Quegli scatti sugli anni '80 tra fotografia e giornalismo

Giovanna Calvenzi, vedova Basilico, presenta un libro sui maestri dell'obiettivo, tra Milano e New York

Quegli scatti sugli anni '80 tra fotografia e giornalismo

«Non ho la certezza che sia giudizioso ripubblicare queste interviste. L'intento didattico, le curiosita inesperte mi sembrano molto, troppo evidenti. Tuttavia l'insieme degli incontri rispetta alla perfezione la logica del traghettatore, che continua a piacermi».

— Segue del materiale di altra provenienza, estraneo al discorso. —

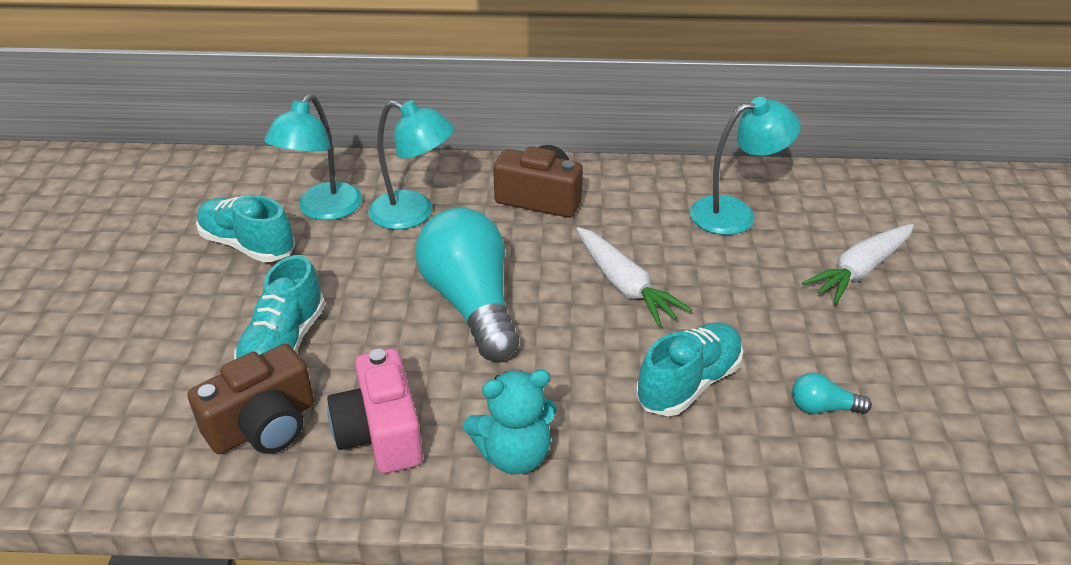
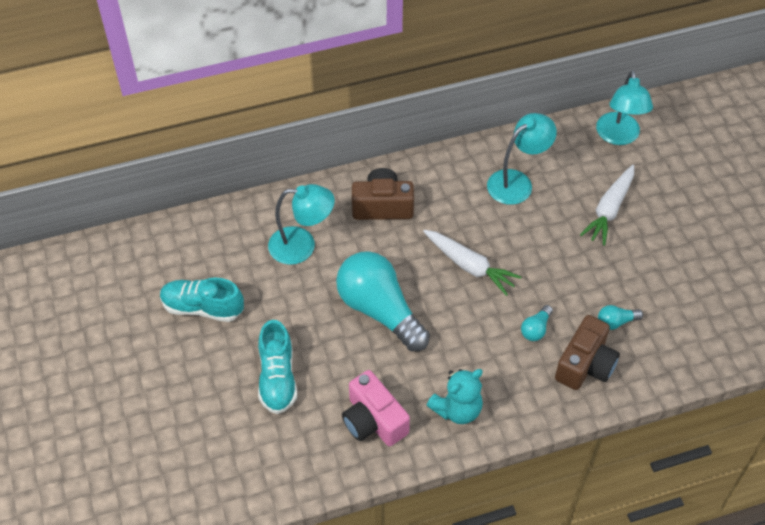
camera: 20 degrees left, 15 degrees up
(264, 425) = (301, 438): brown camera -> brown camera (585, 364)
(323, 210) = (236, 261): turquoise lamp -> turquoise lamp (618, 136)
(688, 383) = (536, 329): turquoise shoe -> turquoise light bulb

Così scrive Giovanna Calvenzi, vedova del grande Gabriele Basilico, nella presentazione di Interviste (Postcart, 18 euro), nel quale raccoglie incontri con fotografi di primo piano. Calvenzi è un'autorità nel mondo della cultura fotografica, ma quel che rende il volume prezioso, oltre che giudizioso, è il periodo in cui le interviste sono state fatte: gli anni Ottanta. Calvenzi era giornalista alle prime armi. Ma già penna sicura del fatto suo: propose alla rivista Il Fotografo (Mondadori) di fotografare e intervistare professionisti che erano, e si sarebbero confermati, numeri uno. Nomi? David Bailey, Cuchi White, Gianni Berengo Gardin, Elisabetta Catalano; poi Robert Doisneau, Elliott Erwitt, Franco Fontana, Art Kane, Jacques-Henri Lartigue; e Jeanloup Sieff, Cheyco Leidmann, Oliviero Toscani. Non li citiamo tutti e venticinque: si tratta del «mucchio selvaggio» che a fine Novecento, mentre si spezzano gli equilibri globali di opposte ideologie, sperimenta linguaggi adatti a interpretare e anticipare lo spirito turbinoso del tempo. Non una corrente artistica, ma singole intelligenze impegnate a trovare la verità dello sguardo, se si crede che la fotografia sia letteratura visiva, capace di creare mondi. Gli intervistati sono ritratti in bianco e nero dalla stessa Calvenzi, tranne Toscani, fotografato da Toni Thorimbert.

C'è molta Milano, nel libro della milanese Calvenzi, cosmopolita per scorribande culturali, ma di innamorato radicamento meneghino. Le interviste si leggono come brevi racconti. Le pennellate didattiche che Calvenzi, severa, oggi addebita a «curiosità inesperte» sono invece il cavallo di Troia che permette al lettore di espugnare, meravigliandosi, gli studi dei fotografi a New York, Parigi, Londra, Milano, Roma.

Scopriamo Berengo Gardin di notte nella camera oscura, a Milano, a stampare, e da artigiano qual si vanta d'essere a costruire cornici, porte, finestre. Andiamo a New York, dove Elliott Erwitt, che da bambino visse a Milano, accoglie in perfetto italiano l'intervistatrice e si lascia fotografare con la figlia Andy e il gigantesco orso di peluche Bernini. Oliviero Toscani, già allora geniale spaccone definito «preporter» - uno che anticipa rispetto ai normali reporter -, parla di modelle e cavalli, non necessariamente in quest'ordine. C'è la storia del fotografo con studio in Paolo Sarpi, Enzo Tollini: ancora negli anni Ottanta lavorava con una macchina di legno a lastre, costruita nel 1905. E il novantenne Lartigue, l'uomo che amava le donne, artista tra massimi del XX secolo.

C'è Aldo Bonasia: raccontò la Milano della rivolta operaia e studentesca e il cupo mondo dell'eroina, che portò via la meglio gioventù. Dice una sentenza di Arbasino: «In Italia c'è un momento stregato in cui si passa dalla categoria di bella promessa a quella di solito stronzo.

Soltanto a pochi fortunati l'età concede poi di accedere alla dignità di venerato maestro». Dei fotografi infilzati con amore dall'entomologa Calvenzi alcuni non ci sono più, ma tutti, italiani e stranieri, sono nella categoria maestri. E non per merito dell'età.